Possible to add 1/2 or 1 to the trill symbol?

Rather than 1/2 and 1, isn’t it more conventional to write HT and WT for “half-tone” and “whole-tone”? We do intend to add support for this notation in future.

Personally, I have only seen the 1/2 (and the 1 only once), and have never seen HT or WT. But I don’t conduct the stuff nearly as often as others. Someone like Thiago Tiberio is immersed in the stuff and would be of better counsel in this matter.

Maybe there isn’t really an official way of notating this and would it be good to have the choice of 1, W, 1/2 and H just so users can decide what to do. In the VST libraries it is indeed normal to notate the trills as H and W, so it could be a good idea to keep this in notation software as well.

Never seen HT or WT either, but did see 1/2 and 1/1 emerge in certain contemporary scores about 15 years ago. It’s not ubiquitous, obviously :slight_smile:

In English, perhaps. Please try to make things language-neutral, unless (even if…) there is a very strongly imposed convention in place!

I agree with Luis! I certainly wouldn’t see anything like HT in a french score, and I’m quite sure nobody here would understand the meaning of it.

… Hors Taxe …
… Haute Tension …
… Homérique Ténor …

Film arranger, conductor, and composer Tim Davies has an article on trill notation (A Trilling Experience) at his http://www.debreved.com site which might be helpful.

Why not just specify the 2 intervals that are alternated? That’s what I did in a recent composition I finished that is in open key. I added prefatory information in the Conductor Score saying that all trills are whole step unless indicated otherwise, and in the parts (and score) I added text showing the 2 notes if they are 1/2 step trills or to a note that is sharp or flat as shown in the attachment. Until Dorico can easily show smaller notes on a staff of the trill above like an ossia, (as I am accustomed to sometimes seeing), or a flat, sharp, or natural near the tr indication, just typing the 2 notes as text is completely unambiguous.

Luis, I don’t set the conventions used in Hollywood. As far as I understand it, HT/WT is indeed the convention used most widely in Hollywood.

It wasn’t clear from the sequence that you were referring strictly to the Hollywood-style notation. Still, my actual point is that there is far, far more music out there than what’s being made in Hollywood. You know this, of course, and the team has received unreasonable amounts of flak for not supporting certain conventions (some dubious) that are in place only in scoring from the get-go, but still, I’d ask you not to go the other way to compensate. When you do implement auxiliaries for trills, it would be disappointing to see gains in flexibility that wind up only being possible in very specific scenarios.

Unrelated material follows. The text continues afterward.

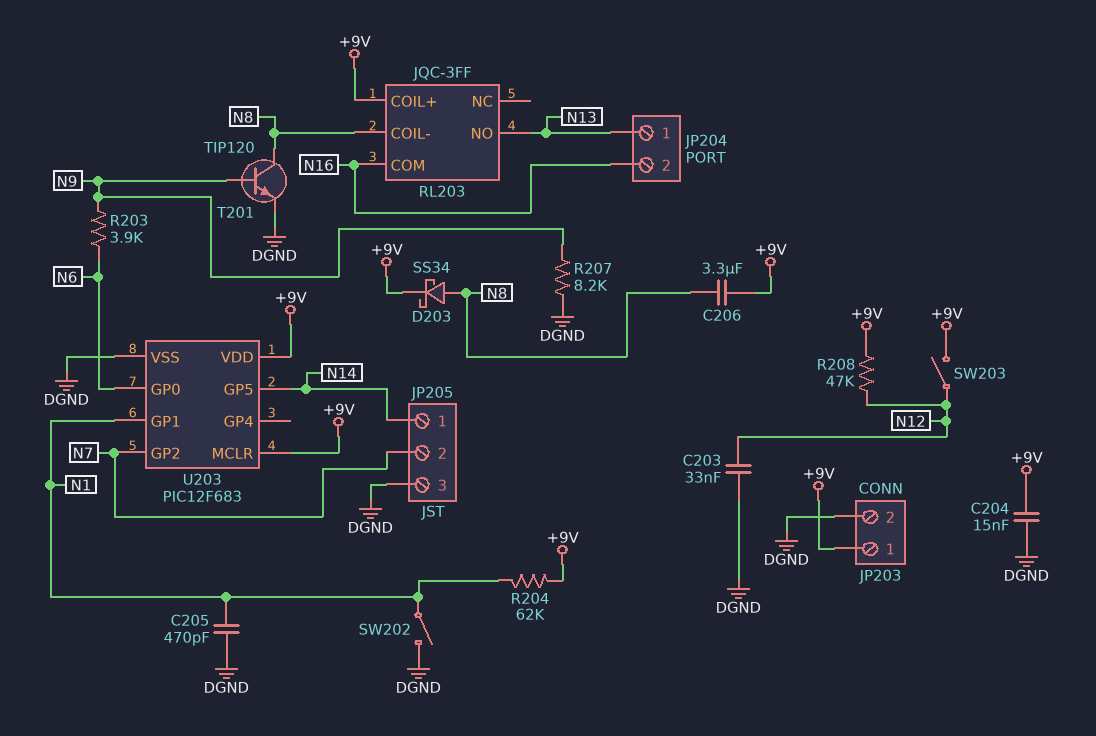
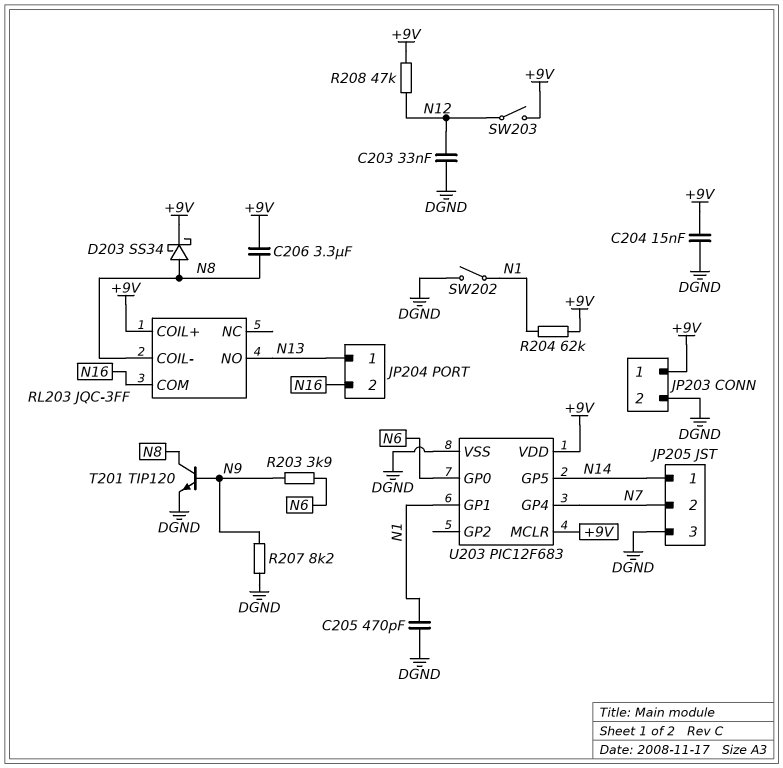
U203 pin GP2: N7 -> none
U203 pin GP4: none -> N7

Besides, if by any chance Claude pulled those screenshots from actual, official materials for some version of Harry Potter, one can see that the orchestrators for that session did prefer numerals to abbreviations.

And while we’re here, if we could specify auxiliar notes on the staff with less faking, I’d be delighted.

For what it is worth, in my orchestration on scores I use 1/2 and w. There is no actual standard so a flexible option is the best way!